Saving enough money to help pay for your children's college education is a daunting challenge. Trying to save for your retirement at the same time? That makes a difficult task even more challenging.
Fortunately, there are ways in which parents can save not only for their children's college education, but also for their retirement at the same time. It requires starting early, planning for the future and making wise choices.
Moreover, when the decision comes down to whether it makes more sense to pay for your children's college years or fund your retirement? The choice should always come down to your retirement.
Saving on two fronts
College tuition and fees are not getting lower. According to College Board, the average cost for four years at a private college have soared to more than $175,000. Compared to private schools, state schools seem more affordable.
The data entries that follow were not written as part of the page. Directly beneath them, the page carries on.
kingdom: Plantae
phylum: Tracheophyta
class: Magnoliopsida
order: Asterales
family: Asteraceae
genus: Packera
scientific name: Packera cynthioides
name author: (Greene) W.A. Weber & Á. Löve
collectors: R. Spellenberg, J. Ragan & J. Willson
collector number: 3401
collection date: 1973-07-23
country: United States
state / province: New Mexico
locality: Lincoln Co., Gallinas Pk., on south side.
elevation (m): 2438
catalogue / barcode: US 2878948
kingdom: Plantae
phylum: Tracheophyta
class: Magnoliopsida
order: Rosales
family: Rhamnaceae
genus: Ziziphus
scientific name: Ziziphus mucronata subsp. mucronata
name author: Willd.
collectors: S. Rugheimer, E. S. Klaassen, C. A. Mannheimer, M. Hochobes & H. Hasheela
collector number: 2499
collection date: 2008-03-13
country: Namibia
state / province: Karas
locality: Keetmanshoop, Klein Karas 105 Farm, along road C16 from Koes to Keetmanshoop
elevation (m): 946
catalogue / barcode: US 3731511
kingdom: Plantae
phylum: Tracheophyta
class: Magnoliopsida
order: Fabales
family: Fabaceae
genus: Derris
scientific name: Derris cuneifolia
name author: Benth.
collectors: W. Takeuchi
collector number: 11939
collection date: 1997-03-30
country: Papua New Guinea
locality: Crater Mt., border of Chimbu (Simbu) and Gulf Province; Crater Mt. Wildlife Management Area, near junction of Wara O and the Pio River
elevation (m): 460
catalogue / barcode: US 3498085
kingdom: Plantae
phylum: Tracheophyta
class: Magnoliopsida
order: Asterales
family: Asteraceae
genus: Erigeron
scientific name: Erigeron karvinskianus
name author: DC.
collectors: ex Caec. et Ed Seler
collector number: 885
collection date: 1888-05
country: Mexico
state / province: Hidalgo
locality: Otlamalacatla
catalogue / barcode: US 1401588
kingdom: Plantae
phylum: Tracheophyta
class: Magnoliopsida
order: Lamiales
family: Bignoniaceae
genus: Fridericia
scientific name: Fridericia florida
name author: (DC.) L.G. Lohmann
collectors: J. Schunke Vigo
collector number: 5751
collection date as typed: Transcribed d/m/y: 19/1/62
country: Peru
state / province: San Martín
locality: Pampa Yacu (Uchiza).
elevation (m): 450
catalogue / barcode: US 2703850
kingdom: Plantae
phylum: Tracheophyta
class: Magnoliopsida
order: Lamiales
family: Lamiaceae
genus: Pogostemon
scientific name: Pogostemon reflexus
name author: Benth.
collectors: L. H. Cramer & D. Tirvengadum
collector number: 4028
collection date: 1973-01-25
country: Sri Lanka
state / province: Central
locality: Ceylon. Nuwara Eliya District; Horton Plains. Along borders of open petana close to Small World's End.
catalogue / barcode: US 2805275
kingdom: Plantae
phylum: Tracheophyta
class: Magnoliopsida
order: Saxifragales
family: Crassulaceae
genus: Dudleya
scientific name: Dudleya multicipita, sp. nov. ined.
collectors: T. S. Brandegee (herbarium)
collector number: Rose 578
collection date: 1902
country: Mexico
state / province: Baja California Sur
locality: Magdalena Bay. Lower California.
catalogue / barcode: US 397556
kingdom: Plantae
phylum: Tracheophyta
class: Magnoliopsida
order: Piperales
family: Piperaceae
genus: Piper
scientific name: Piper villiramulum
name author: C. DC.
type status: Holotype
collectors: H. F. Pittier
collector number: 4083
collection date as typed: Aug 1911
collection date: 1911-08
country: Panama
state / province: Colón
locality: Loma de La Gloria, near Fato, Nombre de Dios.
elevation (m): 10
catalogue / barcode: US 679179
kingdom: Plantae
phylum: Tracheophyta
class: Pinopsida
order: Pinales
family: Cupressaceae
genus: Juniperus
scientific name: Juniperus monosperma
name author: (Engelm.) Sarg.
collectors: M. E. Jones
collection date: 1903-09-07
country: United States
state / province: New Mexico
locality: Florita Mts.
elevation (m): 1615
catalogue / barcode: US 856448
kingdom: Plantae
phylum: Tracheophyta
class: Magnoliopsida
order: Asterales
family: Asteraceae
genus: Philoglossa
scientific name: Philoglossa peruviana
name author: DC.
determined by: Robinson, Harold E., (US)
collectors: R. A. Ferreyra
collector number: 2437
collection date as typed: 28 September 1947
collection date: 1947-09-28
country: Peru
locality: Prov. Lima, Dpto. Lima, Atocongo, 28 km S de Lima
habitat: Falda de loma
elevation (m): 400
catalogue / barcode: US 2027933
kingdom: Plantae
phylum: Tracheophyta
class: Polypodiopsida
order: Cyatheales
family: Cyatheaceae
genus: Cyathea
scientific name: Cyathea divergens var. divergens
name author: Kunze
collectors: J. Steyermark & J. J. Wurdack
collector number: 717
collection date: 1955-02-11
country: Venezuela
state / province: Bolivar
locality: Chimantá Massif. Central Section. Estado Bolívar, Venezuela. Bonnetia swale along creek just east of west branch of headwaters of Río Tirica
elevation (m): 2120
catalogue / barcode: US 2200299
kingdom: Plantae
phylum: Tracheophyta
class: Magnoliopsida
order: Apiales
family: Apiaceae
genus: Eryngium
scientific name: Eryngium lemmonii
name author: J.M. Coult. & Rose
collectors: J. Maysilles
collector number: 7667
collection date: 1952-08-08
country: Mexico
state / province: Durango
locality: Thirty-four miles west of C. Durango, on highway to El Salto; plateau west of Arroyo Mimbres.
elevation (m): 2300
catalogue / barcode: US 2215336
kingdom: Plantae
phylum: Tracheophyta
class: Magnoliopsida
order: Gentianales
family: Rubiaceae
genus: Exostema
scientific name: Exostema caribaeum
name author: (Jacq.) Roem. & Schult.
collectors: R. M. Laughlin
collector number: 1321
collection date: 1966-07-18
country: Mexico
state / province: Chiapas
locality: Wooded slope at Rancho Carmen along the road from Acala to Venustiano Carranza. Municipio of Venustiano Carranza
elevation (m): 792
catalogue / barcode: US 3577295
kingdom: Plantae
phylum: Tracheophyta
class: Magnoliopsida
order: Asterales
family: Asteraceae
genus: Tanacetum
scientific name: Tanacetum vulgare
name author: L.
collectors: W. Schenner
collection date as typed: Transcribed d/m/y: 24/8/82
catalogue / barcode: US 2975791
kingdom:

In-state students can expect to pay nearly $80,000 in tuition and fees for four years at their state universities.
Saving for retirement, though, is also a financial challenge. Though there's no real consensus on how much you should save for retirement -- several factors, including where you live, what you plan to do and your health, will help to determine your need. However, it is a good rule of thumb to assume that you should save from 11 percent to 15 percent of the salary you've earned during a career of 40 years.
So how do you do both? How can you save for your children's college and your retirement at the same time?
The key is to start early. The sooner you start socking away money for both of these expenses, the better. Say your first child is in preschool. If you start putting away just $25 to $50 a month, you'll have a solid nest egg by the time this child is ready to go to college.
The same rule holds for saving for retirement. If your company offers a 401(k) plan, contribute the maximum amount with every paycheck, even if you are still in your early 20s. These savings will add up over the years.
You can also work with your children to find ways to make their college educations less expensive. Do your children have to go to a private college for all four years? Maybe they can spend two years at a local community college before transferring to a private university for their final two. Maybe your children can take extra classes during each semester to allow them to graduate early.
You can take the same approach with retirement. Maybe you can work a part-time job during your retirement to earn extra cash. Maybe you can downsize to a cheaper car or a smaller home to save money.
If you cannot save for both your retirement years and your children's college education, it is better to funnel your limited dollars to your retirement.
There are many reasons for this. Even if your children do have to use student loans to fund their college education, remember that student loan debt is far from the worst type of debt to have. Student loans come with low interest rates and tax breaks. Students can also sometimes delay paying these loans back.
However, if you do not have enough money for retirement? You cannot delay paying your bills in retirement, even if you do not have the cash available.
Remember, too, your children have the whole rest of their professional lives to pay off their student loan debt. You will be much more financially vulnerable if you reach retirement age without enough savings. What if you need to pay high medical bills? What if Social Security and your savings do not provide enough of a cushion to afford your car payments, groceries or utility bills?
Your first obligation as you get older is to prepare for your retirement. You want your retirement years to be enjoyable ones. You want the freedom to be able to travel, spend time with your grandchildren or take up a new hobby. You will not be able to do this if you've sent all your retirement dollars into your children's college education fund.